# Preprocessing data

In [1]:
import os
import cv2
import pandas as pd
import xml.etree.ElementTree as ET

### Path to the dataset folder

In [2]:
dataset_path = "archive"

### Output CSV file

In [3]:
csv_file = "dataset.csv"

### Create a DataFrame to store image information

In [4]:
df = pd.DataFrame(columns=['filename', 'width', 'height', 'class', 'xmin', 'ymin', 'xmax', 'ymax'])
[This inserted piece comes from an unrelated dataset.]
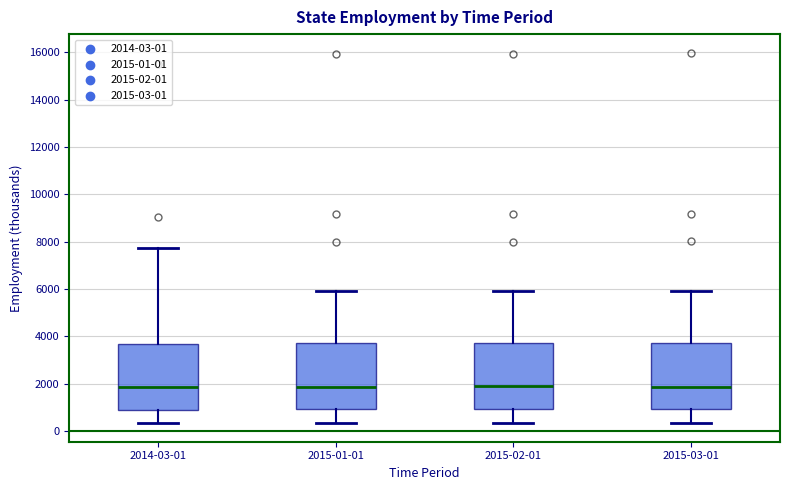

Where does the lower whisker of the box for 2015-03-01 end on the y-axis? The values are not printed on the chart, so give them approximately, as read against the axis.

400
### Loop through each XML file in the annotations folder

In [5]:
annotations_path = os.path.join(dataset_path, "annotations")
for xml_file in os.listdir(annotations_path):
    if xml_file.endswith(".xml"):
        xml_path = os.path.join(annotations_path, xml_file)

        # Parse XML file
        tree = ET.parse(xml_path)
        root = tree.getroot()

        # Get image information from XML
        filename = root.find('filename').text
        width = int(root.find('size/width').text)
        height = int(root.find('size/height').text)
        class_name = root.find('object/name').text
        xmin = int(root.find('object/bndbox/xmin').text)
        ymin = int(root.find('object/bndbox/ymin').text)
        xmax = int(root.find('object/bndbox/xmax').text)
        ymax = int(root.find('object/bndbox/ymax').text)

        # Append information to the DataFrame
        df = pd.concat([df, pd.DataFrame({
            'filename': [filename],
            'width': [width],
            'height': [height],
            'class': [class_name],
            'xmin': [xmin],
            'ymin': [ymin],
            'xmax': [xmax],
            'ymax': [ymax]
        })], ignore_index=True)


### Save the DataFrame to a CSV file

In [6]:
df.to_csv(csv_file, index=False)

In [7]:
print("Dataset preprocessing complete. CSV file created.")

Dataset preprocessing complete. CSV file created.